Given problem 1
In the records, copy out everything from the line containing "Question: Which object is further" down to the line containing "Point (198, 509) is", with both of those lines included. Omit the pictures from your copy.

# Where is Business (B) occupancy under Section 903?



## Ryan Schultz (Oct 2, 2017)

Curious, where is the reference to Business (B) occupancy classification type under *Section 903 Automatic Sprinkler Systems *

https://up.codes/viewer/alabama/int_building_code_2009/chapter/9/fire-protection-systems#903

Am I missing something?


----------



## Ryan Schultz (Oct 2, 2017)

It seems to only reference:
*903.2.2 Group B Ambulatory Health Care Facilities*

https://up.codes/viewer/general/int_building_code_2009/chapter/9/fire-protection-systems#903.2.2


----------



## Paul Sweet (Oct 2, 2017)

Group B buildings generally don't require sprinkler systems.  HOWEVER, corridor protection requirements in other sections, including smoke & fire dampers, can cost as much as sprinklers, and hinder future flexibility to rearrange the spaces.


----------



## RLGA (Oct 2, 2017)

B occupancies (other than the one you mention) do not require sprinkler systems based on fire area, occupant load, or any other criteria, except when an increase in height or area is desired, or when any of the conditions listed in Section 903.2.11 apply.


----------



## MtnArch (Oct 4, 2017)

Sprinkler requirements may be enacted under local ordinances.


----------



## Builder Bob (Oct 23, 2017)

Or in the case of available water supply for the construction type and size of building. See if the AHJ has adopted appendix B of the IFC.


----------

Records shown
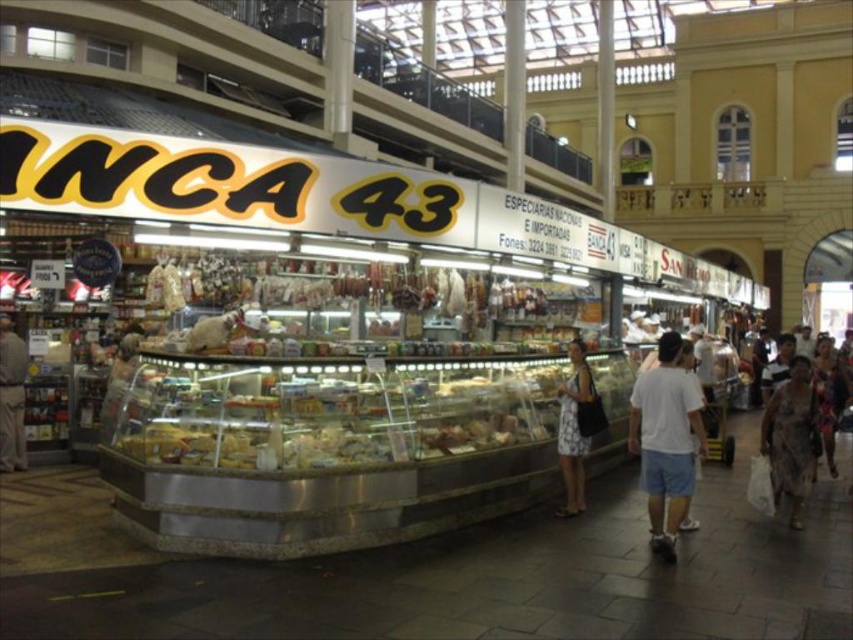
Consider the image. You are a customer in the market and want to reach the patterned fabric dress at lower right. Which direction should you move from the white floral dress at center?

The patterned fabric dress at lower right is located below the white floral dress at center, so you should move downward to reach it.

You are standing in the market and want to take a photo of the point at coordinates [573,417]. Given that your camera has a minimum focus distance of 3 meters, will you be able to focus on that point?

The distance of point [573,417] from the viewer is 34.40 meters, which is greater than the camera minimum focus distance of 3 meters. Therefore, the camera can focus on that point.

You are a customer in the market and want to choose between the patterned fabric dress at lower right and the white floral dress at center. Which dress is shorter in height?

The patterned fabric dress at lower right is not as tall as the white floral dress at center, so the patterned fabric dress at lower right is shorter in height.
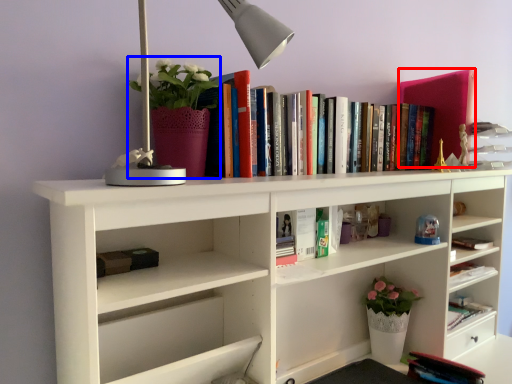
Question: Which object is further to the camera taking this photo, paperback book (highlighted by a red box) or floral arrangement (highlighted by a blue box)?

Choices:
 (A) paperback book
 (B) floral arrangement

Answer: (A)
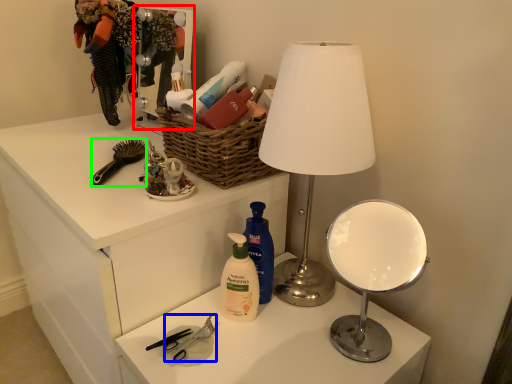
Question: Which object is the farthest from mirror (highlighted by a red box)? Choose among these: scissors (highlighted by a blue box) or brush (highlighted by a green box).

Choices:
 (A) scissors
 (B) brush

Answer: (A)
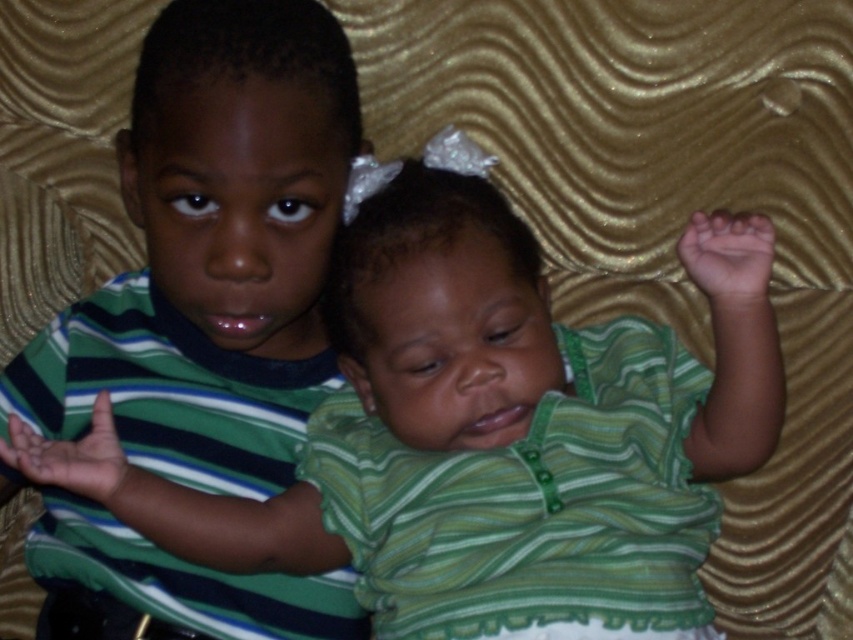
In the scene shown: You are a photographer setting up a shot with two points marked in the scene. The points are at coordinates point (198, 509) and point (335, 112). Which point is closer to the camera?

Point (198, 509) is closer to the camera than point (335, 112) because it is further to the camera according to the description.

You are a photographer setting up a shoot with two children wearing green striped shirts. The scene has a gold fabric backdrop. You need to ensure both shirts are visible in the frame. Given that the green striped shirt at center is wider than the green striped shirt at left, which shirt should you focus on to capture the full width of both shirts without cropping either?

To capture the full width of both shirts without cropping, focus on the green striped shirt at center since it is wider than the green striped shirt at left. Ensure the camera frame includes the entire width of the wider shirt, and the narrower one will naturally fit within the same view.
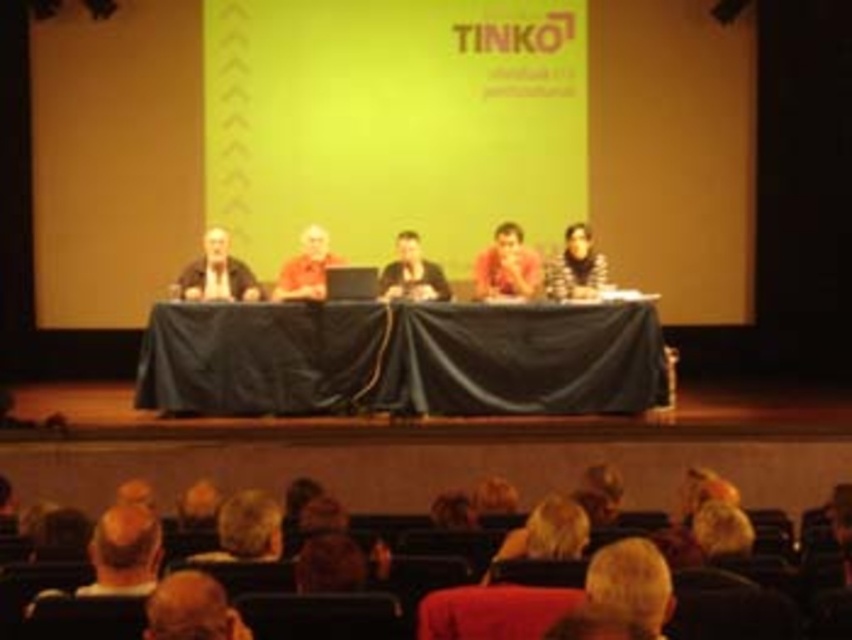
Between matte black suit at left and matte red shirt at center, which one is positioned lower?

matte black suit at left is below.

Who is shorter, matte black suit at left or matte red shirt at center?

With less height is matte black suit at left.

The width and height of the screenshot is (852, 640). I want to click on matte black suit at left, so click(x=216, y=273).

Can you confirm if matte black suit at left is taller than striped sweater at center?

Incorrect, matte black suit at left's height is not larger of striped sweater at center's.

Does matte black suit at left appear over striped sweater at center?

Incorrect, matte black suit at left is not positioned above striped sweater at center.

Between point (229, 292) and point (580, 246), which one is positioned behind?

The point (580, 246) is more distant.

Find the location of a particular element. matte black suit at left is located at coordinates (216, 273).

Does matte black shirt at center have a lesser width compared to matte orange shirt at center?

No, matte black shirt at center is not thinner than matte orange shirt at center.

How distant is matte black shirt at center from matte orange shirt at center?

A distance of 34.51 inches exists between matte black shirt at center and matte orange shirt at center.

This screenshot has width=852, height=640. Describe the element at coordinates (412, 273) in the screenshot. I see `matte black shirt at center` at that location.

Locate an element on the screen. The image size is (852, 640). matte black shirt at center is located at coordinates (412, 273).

Given problem 2
In the forum thread on sprinklers for Business occupancies, which appendix of the IFC does Builder Bob suggest checking whether the AHJ has adopted?

Right answer 1
Question: Which object is further to the camera taking this photo, paperback book (highlighted by a red box) or floral arrangement (highlighted by a blue box)?

Choices:
 (A) paperback book
 (B) floral arrangement

Answer: (A)
Question: Which object is the farthest from mirror (highlighted by a red box)? Choose among these: scissors (highlighted by a blue box) or brush (highlighted by a green box).

Choices:
 (A) scissors
 (B) brush

Answer: (A)
In the scene shown: You are a photographer setting up a shot with two points marked in the scene. The points are at coordinates point (198, 509) and point (335, 112). Which point is closer to the camera?

Point (198, 509) is closer to the camera than point (335, 112) because it is further to the camera according to the description.

Right answer 2
Appendix B.